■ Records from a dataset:
━━━

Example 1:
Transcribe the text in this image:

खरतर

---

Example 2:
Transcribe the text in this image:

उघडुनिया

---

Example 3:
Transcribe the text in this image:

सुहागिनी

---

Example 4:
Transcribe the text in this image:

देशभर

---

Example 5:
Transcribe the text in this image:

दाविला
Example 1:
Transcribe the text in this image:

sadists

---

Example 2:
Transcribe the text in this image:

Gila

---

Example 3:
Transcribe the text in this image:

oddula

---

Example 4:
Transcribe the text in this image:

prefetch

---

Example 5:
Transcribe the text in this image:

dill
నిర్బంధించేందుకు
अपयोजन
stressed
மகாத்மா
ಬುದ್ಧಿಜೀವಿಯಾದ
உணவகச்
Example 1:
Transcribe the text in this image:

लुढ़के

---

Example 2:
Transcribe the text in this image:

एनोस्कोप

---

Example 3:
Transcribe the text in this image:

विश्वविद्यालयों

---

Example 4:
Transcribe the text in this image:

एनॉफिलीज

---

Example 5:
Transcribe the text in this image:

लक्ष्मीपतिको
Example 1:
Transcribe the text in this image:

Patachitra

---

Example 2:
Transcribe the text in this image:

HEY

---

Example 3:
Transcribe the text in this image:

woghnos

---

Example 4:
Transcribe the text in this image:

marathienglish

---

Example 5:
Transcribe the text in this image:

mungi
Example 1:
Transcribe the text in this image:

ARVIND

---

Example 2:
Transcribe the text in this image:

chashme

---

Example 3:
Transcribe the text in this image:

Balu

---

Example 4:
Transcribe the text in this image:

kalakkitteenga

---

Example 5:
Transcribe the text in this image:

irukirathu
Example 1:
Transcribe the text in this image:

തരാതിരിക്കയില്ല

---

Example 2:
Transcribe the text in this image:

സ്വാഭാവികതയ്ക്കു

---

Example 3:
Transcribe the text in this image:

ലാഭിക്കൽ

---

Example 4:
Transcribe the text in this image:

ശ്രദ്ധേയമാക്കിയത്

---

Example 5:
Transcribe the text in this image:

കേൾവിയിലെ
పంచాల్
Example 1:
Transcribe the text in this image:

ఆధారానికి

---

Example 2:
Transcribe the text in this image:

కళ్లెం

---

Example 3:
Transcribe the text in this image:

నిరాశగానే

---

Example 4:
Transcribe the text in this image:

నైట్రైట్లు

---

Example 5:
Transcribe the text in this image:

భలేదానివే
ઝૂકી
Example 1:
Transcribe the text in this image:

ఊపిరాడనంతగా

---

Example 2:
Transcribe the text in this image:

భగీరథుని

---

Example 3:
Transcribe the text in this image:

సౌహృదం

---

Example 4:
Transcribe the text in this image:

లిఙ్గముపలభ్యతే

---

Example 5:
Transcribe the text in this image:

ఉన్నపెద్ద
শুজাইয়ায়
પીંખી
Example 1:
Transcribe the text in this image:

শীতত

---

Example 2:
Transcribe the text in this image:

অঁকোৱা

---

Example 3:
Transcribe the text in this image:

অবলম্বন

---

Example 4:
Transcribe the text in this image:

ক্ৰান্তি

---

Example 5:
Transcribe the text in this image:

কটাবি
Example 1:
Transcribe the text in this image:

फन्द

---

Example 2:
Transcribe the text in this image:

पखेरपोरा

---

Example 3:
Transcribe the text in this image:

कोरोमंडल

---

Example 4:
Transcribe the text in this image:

━━━

■ WHAT THE TASK REQUIRES: Take the records above and write each one out again exactly.

■ RESPONSE TO THIS EXERCISE:
Example 1:
Transcribe the text in this image:

खरतर

---

Example 2:
Transcribe the text in this image:

उघडुनिया

---

Example 3:
Transcribe the text in this image:

सुहागिनी

---

Example 4:
Transcribe the text in this image:

देशभर

---

Example 5:
Transcribe the text in this image:

दाविला
Example 1:
Transcribe the text in this image:

sadists

---

Example 2:
Transcribe the text in this image:

Gila

---

Example 3:
Transcribe the text in this image:

oddula

---

Example 4:
Transcribe the text in this image:

prefetch

---

Example 5:
Transcribe the text in this image:

dill
నిర్బంధించేందుకు
अपयोजन
stressed
மகாத்மா
ಬುದ್ಧಿಜೀವಿಯಾದ
உணவகச்
Example 1:
Transcribe the text in this image:

लुढ़के

---

Example 2:
Transcribe the text in this image:

एनोस्कोप

---

Example 3:
Transcribe the text in this image:

विश्वविद्यालयों

---

Example 4:
Transcribe the text in this image:

एनॉफिलीज

---

Example 5:
Transcribe the text in this image:

लक्ष्मीपतिको
Example 1:
Transcribe the text in this image:

Patachitra

---

Example 2:
Transcribe the text in this image:

HEY

---

Example 3:
Transcribe the text in this image:

woghnos

---

Example 4:
Transcribe the text in this image:

marathienglish

---

Example 5:
Transcribe the text in this image:

mungi
Example 1:
Transcribe the text in this image:

ARVIND

---

Example 2:
Transcribe the text in this image:

chashme

---

Example 3:
Transcribe the text in this image:

Balu

---

Example 4:
Transcribe the text in this image:

kalakkitteenga

---

Example 5:
Transcribe the text in this image:

irukirathu
Example 1:
Transcribe the text in this image:

തരാതിരിക്കയില്ല

---

Example 2:
Transcribe the text in this image:

സ്വാഭാവികതയ്ക്കു

---

Example 3:
Transcribe the text in this image:

ലാഭിക്കൽ

---

Example 4:
Transcribe the text in this image:

ശ്രദ്ധേയമാക്കിയത്

---

Example 5:
Transcribe the text in this image:

കേൾവിയിലെ
పంచాల్
Example 1:
Transcribe the text in this image:

ఆధారానికి

---

Example 2:
Transcribe the text in this image:

కళ్లెం

---

Example 3:
Transcribe the text in this image:

నిరాశగానే

---

Example 4:
Transcribe the text in this image:

నైట్రైట్లు

---

Example 5:
Transcribe the text in this image:

భలేదానివే
ઝૂકી
Example 1:
Transcribe the text in this image:

ఊపిరాడనంతగా

---

Example 2:
Transcribe the text in this image:

భగీరథుని

---

Example 3:
Transcribe the text in this image:

సౌహృదం

---

Example 4:
Transcribe the text in this image:

లిఙ్గముపలభ్యతే

---

Example 5:
Transcribe the text in this image:

ఉన్నపెద్ద
শুজাইয়ায়
પીંખી
Example 1:
Transcribe the text in this image:

শীতত

---

Example 2:
Transcribe the text in this image:

অঁকোৱা

---

Example 3:
Transcribe the text in this image:

অবলম্বন

---

Example 4:
Transcribe the text in this image:

ক্ৰান্তি

---

Example 5:
Transcribe the text in this image:

কটাবি
Example 1:
Transcribe the text in this image:

फन्द

---

Example 2:
Transcribe the text in this image:

पखेरपोरा

---

Example 3:
Transcribe the text in this image:

कोरोमंडल

---

Example 4:
Transcribe the text in this image:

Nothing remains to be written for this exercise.